The house was carried a few blocks through their neighborhood and grounded to a halt on the railroad tracks. Only a few more feet and they would be dragged under the tracks and into the woods. It was 12:50 a.m.
Throughout the night, they clung to each other and waited. Bonnie used the quilts to shelter them from the rain. They saw a car being carried by the water coming towards them but it became snagged on the tracks as well. They heard strange popping and hissing sounds and realized they were surrounded by gas tanks.
They were discovered at 5:45 a.m. Several firefighters arrived by airboat and a neighbor arrived with a ladder. They were taken to a shelter where they were told the American Red Cross had listed them as missing.
They arrived at St. Mary’s University and met with a Red Cross volunteer who told Bonnie her son had called 10 minutes prior desperately trying to locate his family. The Red Cross immediately called her son back and put them in touch with each other.
Bonnie said, “The Red Cross volunteer instantly said tell us what you need. Roger needed medical assistance and they made sure he got it.” They rested at the shelter until family arrived.
On Monday, Bonnie returned to her house, which was still sitting across the tracks. A National Guardsman prohibited her from entering but Bonnie was determined to find her cat. With the assistance of the National Guardsman, she found Sylvester alive. “I called to him and he answered me with a meow,” she said.
On Saturday, employees of the Dakota, Minnesota & Eastern Railroad Corporation tried to remove their house from the tracks but it crumbled. Bonnie was able to salvage photos of her dad who passed away one year ago.

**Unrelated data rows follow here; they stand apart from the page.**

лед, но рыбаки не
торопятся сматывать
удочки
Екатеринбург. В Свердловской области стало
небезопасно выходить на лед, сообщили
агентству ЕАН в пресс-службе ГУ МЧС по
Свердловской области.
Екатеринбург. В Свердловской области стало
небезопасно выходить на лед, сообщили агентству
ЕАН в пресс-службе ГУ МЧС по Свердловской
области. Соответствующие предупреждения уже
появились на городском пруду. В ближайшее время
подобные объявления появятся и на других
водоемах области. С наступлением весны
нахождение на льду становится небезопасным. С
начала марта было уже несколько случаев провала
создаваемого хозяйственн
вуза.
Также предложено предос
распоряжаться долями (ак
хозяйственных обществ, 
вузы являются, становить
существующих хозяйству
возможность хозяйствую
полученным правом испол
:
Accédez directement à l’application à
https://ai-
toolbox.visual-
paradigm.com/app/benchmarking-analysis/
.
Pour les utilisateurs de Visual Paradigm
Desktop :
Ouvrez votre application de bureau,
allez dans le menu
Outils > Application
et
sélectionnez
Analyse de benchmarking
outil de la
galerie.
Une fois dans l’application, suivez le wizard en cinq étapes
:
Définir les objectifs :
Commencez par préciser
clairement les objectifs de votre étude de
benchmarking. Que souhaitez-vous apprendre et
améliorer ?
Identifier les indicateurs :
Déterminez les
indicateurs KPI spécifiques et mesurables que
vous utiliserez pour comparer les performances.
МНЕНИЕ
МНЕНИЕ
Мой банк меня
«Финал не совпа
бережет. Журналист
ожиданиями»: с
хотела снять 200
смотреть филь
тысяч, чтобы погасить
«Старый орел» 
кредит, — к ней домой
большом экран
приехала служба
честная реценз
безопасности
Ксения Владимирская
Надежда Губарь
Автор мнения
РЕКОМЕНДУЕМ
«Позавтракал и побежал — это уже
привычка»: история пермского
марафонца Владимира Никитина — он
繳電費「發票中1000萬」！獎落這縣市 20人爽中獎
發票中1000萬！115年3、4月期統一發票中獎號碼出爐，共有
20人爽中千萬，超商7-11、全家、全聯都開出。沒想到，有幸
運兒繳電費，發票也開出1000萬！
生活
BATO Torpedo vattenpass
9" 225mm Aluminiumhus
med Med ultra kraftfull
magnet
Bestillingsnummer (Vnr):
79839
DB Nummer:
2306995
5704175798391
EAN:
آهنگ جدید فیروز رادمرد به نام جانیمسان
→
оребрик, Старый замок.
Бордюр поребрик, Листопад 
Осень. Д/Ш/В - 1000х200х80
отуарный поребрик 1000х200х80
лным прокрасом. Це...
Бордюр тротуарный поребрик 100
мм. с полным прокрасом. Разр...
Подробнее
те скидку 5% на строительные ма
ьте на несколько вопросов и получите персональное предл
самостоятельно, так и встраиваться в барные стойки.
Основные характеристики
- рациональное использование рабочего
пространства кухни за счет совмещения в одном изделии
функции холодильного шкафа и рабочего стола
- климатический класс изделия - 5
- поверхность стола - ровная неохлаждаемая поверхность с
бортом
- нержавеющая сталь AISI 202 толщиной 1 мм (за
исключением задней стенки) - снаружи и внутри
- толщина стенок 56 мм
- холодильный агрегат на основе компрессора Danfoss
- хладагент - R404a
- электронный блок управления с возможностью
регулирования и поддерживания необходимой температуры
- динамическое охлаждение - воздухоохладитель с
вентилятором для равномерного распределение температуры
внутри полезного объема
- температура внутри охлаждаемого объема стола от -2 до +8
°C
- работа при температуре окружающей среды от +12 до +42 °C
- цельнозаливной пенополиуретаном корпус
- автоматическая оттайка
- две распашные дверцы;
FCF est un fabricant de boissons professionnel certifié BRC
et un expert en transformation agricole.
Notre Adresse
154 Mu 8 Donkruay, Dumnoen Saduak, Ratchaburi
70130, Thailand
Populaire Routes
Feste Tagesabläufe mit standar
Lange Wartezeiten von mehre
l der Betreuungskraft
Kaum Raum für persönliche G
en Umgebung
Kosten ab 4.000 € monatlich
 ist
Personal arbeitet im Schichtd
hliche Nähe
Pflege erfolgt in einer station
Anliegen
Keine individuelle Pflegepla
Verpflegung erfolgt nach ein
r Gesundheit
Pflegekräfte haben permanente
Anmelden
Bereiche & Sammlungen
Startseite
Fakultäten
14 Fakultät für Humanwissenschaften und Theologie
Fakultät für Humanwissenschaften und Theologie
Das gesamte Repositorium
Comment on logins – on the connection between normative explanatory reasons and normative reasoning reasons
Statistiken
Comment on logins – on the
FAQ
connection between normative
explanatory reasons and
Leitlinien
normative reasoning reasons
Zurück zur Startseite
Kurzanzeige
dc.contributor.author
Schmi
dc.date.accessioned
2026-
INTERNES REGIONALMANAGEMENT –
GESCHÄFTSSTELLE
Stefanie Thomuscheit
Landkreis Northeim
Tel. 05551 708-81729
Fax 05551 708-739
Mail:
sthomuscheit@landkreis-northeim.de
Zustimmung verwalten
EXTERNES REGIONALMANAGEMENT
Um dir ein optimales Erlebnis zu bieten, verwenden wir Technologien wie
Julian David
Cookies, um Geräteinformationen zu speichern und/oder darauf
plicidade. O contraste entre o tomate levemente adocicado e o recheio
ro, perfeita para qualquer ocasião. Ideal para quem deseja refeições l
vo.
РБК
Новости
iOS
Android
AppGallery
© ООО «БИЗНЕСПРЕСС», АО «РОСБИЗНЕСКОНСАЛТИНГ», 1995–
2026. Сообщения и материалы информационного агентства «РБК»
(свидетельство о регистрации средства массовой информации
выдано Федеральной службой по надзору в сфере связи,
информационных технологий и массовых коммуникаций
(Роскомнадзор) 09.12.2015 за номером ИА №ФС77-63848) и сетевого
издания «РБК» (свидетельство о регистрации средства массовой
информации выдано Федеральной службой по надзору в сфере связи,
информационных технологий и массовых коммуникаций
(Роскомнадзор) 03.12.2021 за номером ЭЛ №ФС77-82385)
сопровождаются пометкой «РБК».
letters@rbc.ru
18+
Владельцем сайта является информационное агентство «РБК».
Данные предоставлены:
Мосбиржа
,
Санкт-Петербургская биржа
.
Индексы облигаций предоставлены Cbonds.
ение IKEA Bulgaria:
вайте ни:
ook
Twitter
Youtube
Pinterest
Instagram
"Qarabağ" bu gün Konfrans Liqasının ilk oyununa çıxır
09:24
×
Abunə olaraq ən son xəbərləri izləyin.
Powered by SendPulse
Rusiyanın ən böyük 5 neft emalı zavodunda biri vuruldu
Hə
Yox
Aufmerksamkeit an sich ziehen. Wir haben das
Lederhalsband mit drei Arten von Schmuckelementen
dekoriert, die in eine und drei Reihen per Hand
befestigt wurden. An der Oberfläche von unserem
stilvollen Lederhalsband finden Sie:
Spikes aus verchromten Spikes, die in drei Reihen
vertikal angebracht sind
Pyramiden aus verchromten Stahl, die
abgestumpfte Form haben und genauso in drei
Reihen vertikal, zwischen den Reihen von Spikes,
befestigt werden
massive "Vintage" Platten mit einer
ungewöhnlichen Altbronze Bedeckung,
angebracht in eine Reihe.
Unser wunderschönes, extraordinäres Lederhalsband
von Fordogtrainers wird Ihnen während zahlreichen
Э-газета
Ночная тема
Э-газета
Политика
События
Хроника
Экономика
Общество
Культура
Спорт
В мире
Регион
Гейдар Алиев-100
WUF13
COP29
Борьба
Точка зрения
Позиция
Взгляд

Bonnie has visited the Red Cross Client Service Center in Winona daily, seeking counseling and long term recovery referrals to get her life back on track.
Though exhausted, Bonnie said, “The Red Cross was fantastic out there. They put us in touch with our family; gave us food and water; and helped with Roger’s medications. I saw what the Red Cross did for the Katrina victims. And after all this, I want to help people too. I want to become a Red Cross volunteer.”